The capital city, Skopje, proved to be "a fascinating jumble of cultural experiences." Because a long history of invasions and occupations has littered the 2,500-year-old city with Roman, Byzantine, Ottoman, and Yugoslav architecture, "it was easy to stroll through the centuries." A new complex of government-backed neoclassical buildings is remaking a section of the city in faux grandeur, but on the outskirts of town, I found real history in a 2nd-century Roman ruin that stands in a field of red poppies. Later, after scaling Skopje Fortress' 6th-century walls, I browsed the Old Bazaar — instantly my favorite neighborhood. Lured on by the aromas of kebabs and sautéed leeks, I wandered happily past carpet shops and teahouses where locals had gathered to chat.
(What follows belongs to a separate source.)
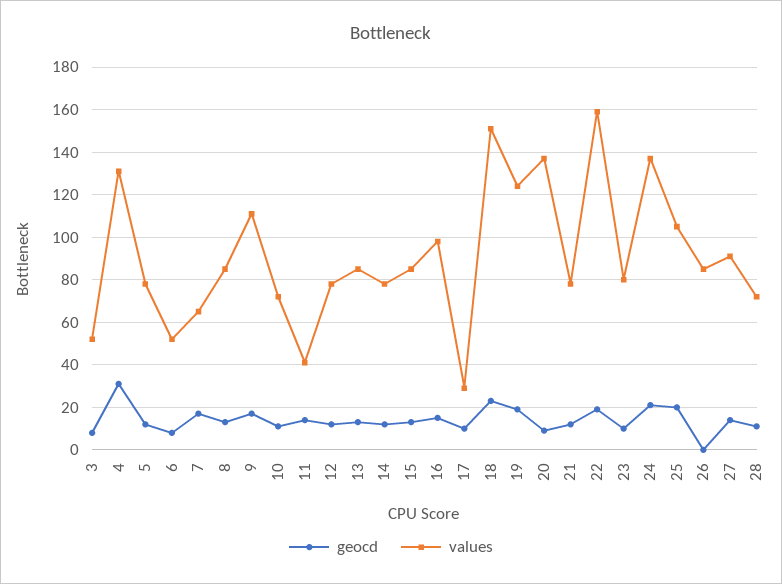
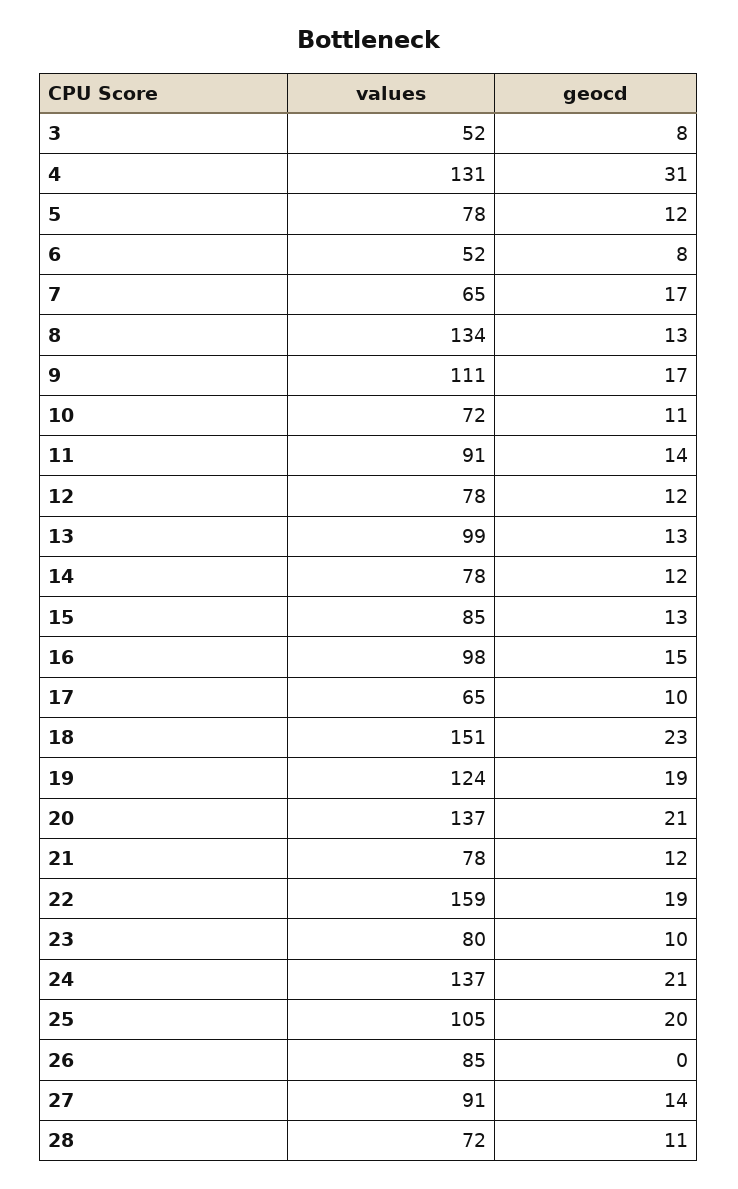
values, 8: 85 -> 134
values, 11: 40 -> 91
values, 13: 85 -> 99
values, 17: 30 -> 65
geocd, 20: 10 -> 21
Later, joining a Macedonia Experience group tour, I hiked into nearby Matka Canyon. We stopped at an exquisite monastery filled with frescoes before venturing into Vrelo, one of the canyon's 10 caves. In Ohrid, a small lakeside city that's one of Europe's oldest settlements, I poked around the maze-like Old Town, a UNESCO World Heritage site. There, I came upon a Roman amphitheater that now features summer concerts instead of gladiator fights. When the sun set, I walked to Ohrid Lake, where purple jacaranda trees line the turquoise shore. At a family restaurant built out over the lake, I savored a dinner of grilled trout as the water "splashed gently beneath the planks under my feet" and music drifted from another café. "No crowds, no pressure to leave — Europe just doesn't get any better than this."